コインベースCEOとフランス中央銀行総裁、ステーブルコインの利子支払い巡り舌戦
2026.01.21 23:42
コインベースのブライアン・アームストロング最高経営責任者(CEO)と、フランス中央銀行のフランソワ・ビルロワ・ド・ガロー総裁が、ステーブルコインの利子支払いに関して意見の対立を見せたとコインデスクが伝えた。
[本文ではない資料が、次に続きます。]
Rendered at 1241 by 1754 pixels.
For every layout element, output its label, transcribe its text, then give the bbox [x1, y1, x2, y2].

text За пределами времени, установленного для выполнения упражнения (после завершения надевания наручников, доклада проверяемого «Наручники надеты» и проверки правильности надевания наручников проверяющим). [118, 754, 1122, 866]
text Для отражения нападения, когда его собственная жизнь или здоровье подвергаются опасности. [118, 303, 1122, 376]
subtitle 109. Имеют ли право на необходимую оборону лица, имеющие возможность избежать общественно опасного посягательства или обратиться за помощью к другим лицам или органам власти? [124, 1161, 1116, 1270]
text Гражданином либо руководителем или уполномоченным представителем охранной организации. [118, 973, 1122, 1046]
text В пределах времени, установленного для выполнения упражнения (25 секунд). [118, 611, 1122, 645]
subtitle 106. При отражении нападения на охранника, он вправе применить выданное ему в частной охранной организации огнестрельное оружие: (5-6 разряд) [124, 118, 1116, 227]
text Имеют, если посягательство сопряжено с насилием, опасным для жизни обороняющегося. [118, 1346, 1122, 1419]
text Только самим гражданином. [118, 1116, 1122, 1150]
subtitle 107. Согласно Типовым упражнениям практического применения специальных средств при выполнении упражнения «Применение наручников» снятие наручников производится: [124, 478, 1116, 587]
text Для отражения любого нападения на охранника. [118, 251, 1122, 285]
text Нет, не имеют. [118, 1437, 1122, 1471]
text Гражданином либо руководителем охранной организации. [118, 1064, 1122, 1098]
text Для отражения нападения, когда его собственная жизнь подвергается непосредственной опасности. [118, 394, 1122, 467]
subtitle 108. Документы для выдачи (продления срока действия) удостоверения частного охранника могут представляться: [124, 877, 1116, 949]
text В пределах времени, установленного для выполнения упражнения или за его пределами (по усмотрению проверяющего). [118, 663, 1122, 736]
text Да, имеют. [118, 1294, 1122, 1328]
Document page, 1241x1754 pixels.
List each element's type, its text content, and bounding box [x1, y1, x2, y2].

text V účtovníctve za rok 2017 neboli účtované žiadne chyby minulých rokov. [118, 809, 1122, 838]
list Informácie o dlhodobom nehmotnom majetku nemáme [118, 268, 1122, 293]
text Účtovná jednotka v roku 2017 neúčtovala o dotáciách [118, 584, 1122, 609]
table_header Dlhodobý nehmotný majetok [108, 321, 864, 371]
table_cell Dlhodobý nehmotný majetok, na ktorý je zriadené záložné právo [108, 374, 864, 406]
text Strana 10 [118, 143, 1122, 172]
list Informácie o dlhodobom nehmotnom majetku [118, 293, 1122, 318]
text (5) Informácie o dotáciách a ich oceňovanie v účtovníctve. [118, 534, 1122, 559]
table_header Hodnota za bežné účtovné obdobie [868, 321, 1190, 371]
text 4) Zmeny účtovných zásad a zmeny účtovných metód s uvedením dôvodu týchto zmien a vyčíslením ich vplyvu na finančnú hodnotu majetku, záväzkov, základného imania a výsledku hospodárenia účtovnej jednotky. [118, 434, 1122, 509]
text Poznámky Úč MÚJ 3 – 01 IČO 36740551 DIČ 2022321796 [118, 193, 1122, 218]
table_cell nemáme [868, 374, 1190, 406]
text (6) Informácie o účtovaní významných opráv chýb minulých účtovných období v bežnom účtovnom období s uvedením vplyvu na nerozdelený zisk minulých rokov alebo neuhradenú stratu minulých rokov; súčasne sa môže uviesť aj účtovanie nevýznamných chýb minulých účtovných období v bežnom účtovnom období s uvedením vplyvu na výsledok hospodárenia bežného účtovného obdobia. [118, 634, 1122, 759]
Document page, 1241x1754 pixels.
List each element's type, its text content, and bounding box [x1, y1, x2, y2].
アームストロング氏はダボス世界経済フォーラム(WEF)のパネル討論で、「ユーザーは自分の金で収益を得る権利がある。国家競争力の観点からもステーブルコインの利子支払いは必要だ。中国はすでに中央銀行デジタル通貨(CBDC)であるデジタル人民元について利子支払いを許可したことがある。米国がステーブルコインの利子支払いを禁止した場合、競争者たちだけが繁栄することになるだろう」と強調した。一方、ビルロワ総裁は、「利子を支払う民間トークンは、伝統的な銀行システムにリスクをもたらすだろう。デジタルユーロに利子を支払うべきだとは考えていない。公共の目的は金融システムの安定性の維持でなければならない」と反論した。一方、両者はビットコインについても意見の相違を見せた。アームストロング氏が「ビットコインは発行主体自体が存在しないため、誰にもコントロールできないという点で中央銀行よりも独立している」と述べると、ビルロワ総裁は「規制のないステーブルコインや民間通貨は、国家の通貨主権の喪失をもたらす政治的脅威となり得る」と応酬した。